Colour mixing is a very satisfying and interesting activity and can make those little pieces of left over wax precious and valuable.

Adding white makes any colour a lighter pastel shade with a more opaque hue.

Adding clear wax weakens the colour intensity, making the hue paler and more translucent.

Mixing colours creates new hues - basic colour mixing knowledge applies to wax colour:

Red  + Yellow = Orange
Red  + Blue     = Purple
Blue + Yellow = Green
To get ready for a mixing session clear off your work area, then lay out the upturned iron in the form of a mini hotplate, and get your mixing utensils, molds and cleaning tissues at hand. You also need the small pieces of wax colours - I usually group these into reds, yellow, greens, etc. Have some extra white blocks handy too, especially if you intend to make lots of pastel shades.
These inexpensive small stainless steel saucepans are actually small measuring cups, normally sold in sets of different sizes in super markets and cook shops. They are ideal for this activity and allow easy cleaning after use, whilst avoiding the contamination that other metals like aluminum can make in colour mixing.
Collect together the pieces that you want to mix and place them in the mixing container.
Put the container onto the mini iron hotplate with the temperature already set to around low / medium. You do not need to use a hotter temperature and if the iron is left on too hot the wax will fume and create a hazy in the room - open a window to provide ventilation anyway.

As the colours melt give them a stir occasionally to blend all the pigments in the new mix. You may choose to add more bits of colour to lighten or darken or change the bias of the colour.
Example: add more white to lighten the shade and more blue to make a red violet colour more of a purple.

When all the lumps have melted and been mixed into an even colour that you like it is time to pour out the wax into a mold.

CARE: check the temperature of the handle carefully before grabbing it - you may need a protective cloth or similar if the handle has got hot!

Empty out the mixing container completely into a mold of some sorts - like this beekeepers wax mold - paper cake cases or aluminum pie cases also work well.
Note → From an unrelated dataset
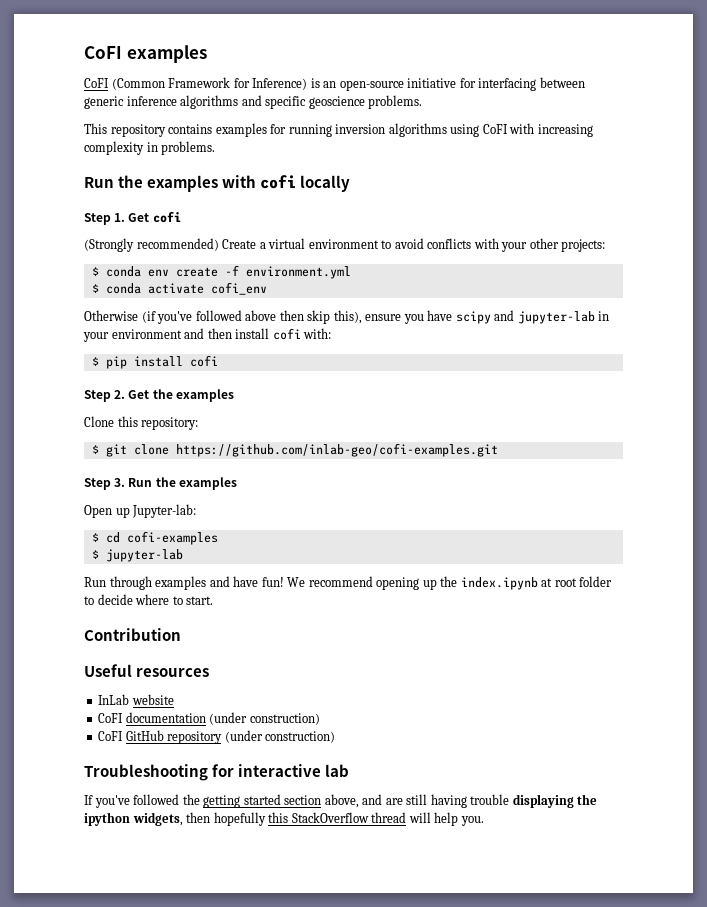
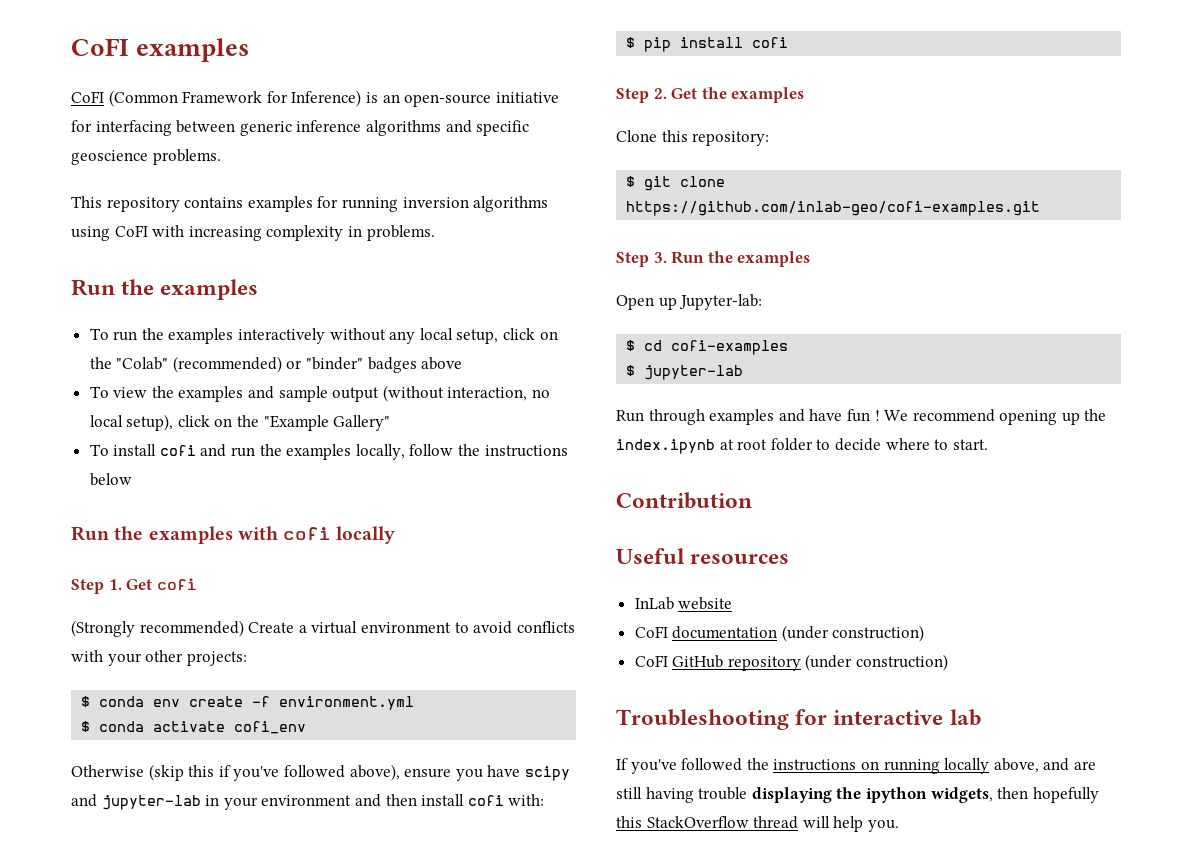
(219, 183) none -> [89,328,558,344] [89,356,463,373] [89,385,551,402] [89,414,391,431] [89,444,568,460] [89,473,132,486] [71,526,233,544] // To run the examples interactively without any local setup, click on the "Colab" (recommended) or "binder" badges above // To view the examples and sample output (without interaction, no local setup), click on the "Example Gallery" // To install cofi and run the examples locally, follow the instructions below // Run the examples
[141,310,362,324] (if you've followed above then skip this), -> [148,764,400,781] (skip this if you've followed above),
[261,577,284,587] fun! -> [846,409,880,422] fun !
[203,794,322,808] getting started section -> [773,758,990,774] instructions on running locally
Even strong plastic ice cube containers can be good.

Allow the wax plenty of time to cool down - it will shrink slightly during this process. It can help to speed up the cooling if you lay the containers next to an open window.

If it is difficult to get the wax out once the colours have cooled then try putting the mold into a freezer for a few minutes to shrink the wax even more.

New colours that can be made especially for your projects. No waste and another fun and creative experience.

Colour mixing can teach a lot about how the differing hues combine to form new ones. Enjoy this economic and rewarding activity!